Disturbed by the story, Hayat goes downstairs, where Muneer tells him to take out the garbage. He walks down the driveway experiencing mysterious pain. A car approaches and nearly collides with the boy. Hayat is perplexed at God’s distance from the world and realizes he does not want to go back inside the house.
The adult narrator Hayat identifies the explicit connection between his boyhood’s religious study and his pursuit of Mina’s love and affection. In Chapter 5, after Mina’s prolonged coldness toward him, he wins her favor with extensive memorization of scripture: “I knew now I could lose her love. And I was prepared to do anything to make sure that it never happened again” (78). This impassioned statement foreshadows Hayat’s subsequent attempts to protect his connection with Mina and the uneasy jealousy that transforms into bitter judgment when he observes Nathan and Mina’s burgeoning romance. This is not to say, however, that Hayat’s pursuit of God is insincere. Hayat’s prayers for his father, for example, demonstrate a commitment to following the spiritual path Mina has taught him.
Hayat’s Quranic study, however, also fuels a growing bias against Jewish people, anti-Semitism that justifies his jealousy of Nathan. Nathan’s attempt to identify commonalities between Jewish and Muslim traditions—telling Hayat the story of Ibrahim—only makes Hayat question Nathan’s motives for converting to Islam.
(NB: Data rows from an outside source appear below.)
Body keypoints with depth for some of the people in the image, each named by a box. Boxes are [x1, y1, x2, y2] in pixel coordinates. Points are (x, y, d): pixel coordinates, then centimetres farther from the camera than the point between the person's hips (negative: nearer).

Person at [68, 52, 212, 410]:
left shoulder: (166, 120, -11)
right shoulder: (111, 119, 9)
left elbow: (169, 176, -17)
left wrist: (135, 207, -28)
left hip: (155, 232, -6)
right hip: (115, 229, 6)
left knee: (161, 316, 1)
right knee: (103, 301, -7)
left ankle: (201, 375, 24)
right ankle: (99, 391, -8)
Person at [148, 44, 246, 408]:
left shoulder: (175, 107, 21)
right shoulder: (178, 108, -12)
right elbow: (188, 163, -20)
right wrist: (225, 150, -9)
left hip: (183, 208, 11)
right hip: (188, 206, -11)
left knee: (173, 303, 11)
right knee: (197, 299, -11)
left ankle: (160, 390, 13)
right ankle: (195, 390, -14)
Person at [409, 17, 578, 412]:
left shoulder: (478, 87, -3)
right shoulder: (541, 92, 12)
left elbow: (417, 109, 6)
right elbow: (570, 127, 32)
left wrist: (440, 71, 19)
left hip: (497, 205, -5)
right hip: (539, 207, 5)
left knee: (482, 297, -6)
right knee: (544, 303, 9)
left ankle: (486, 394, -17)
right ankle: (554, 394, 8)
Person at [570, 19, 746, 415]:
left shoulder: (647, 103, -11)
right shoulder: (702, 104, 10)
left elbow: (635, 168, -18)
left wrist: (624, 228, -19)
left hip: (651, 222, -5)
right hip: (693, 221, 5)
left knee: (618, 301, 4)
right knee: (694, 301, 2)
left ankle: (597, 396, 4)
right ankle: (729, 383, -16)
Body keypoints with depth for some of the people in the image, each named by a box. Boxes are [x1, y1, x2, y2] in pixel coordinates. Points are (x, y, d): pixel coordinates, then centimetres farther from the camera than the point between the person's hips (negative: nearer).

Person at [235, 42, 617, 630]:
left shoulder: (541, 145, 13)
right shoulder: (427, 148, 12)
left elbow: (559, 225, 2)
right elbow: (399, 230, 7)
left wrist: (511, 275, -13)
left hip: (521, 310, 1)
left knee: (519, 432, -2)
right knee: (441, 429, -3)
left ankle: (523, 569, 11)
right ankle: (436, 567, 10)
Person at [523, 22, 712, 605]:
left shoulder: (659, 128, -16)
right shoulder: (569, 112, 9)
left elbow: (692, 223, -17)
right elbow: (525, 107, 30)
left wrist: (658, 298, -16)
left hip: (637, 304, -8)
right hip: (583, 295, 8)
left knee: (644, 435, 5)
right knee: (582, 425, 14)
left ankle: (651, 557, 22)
Echoing the stereotypically anti-Semitic idea that Jews cannot be trusted, Hayat wonders, “I want to know if he really believes” (156). Like his father, Hayat is quick to point out perceived hypocrisy, but this self-righteousness comes at the expense of compassion for others.
The extended flashback of the Chathas’ dinner party introduces a character who engages with the Quran differently from Mina. Chatha uses the holy book to justify hate, oppression, and genocide against Jewish people. Chatha’s foil is Sonny Buledi, who, like Professor Edelstein in the Prologue, questions the ostensible infallibility of the Quran by pointing out its inconsistencies. Buledi explains that a more expansive reading of the Quran rejects Chatha’s fierce anti-Semitism. Remembering their debate years later, Hayat must choose how to navigate the complex holy book with which he now spends all his free time.
Hayat’s narration suggests that orthodoxy has begun to infuse his view of the Quran. He judges others as hypocrites, ruminates on the terrors of hell, his faith undergirded with fear rather than the love Mina taught him to prioritize. However, Hayat’s interest in mysticism remains: He finds a powerful symbol of true religious devotion in the dervish Mina describes. This dervish experiences oneness with God and the world around him, and though Hayat doubts he could live such a self-sacrificial life, he still aspires to it.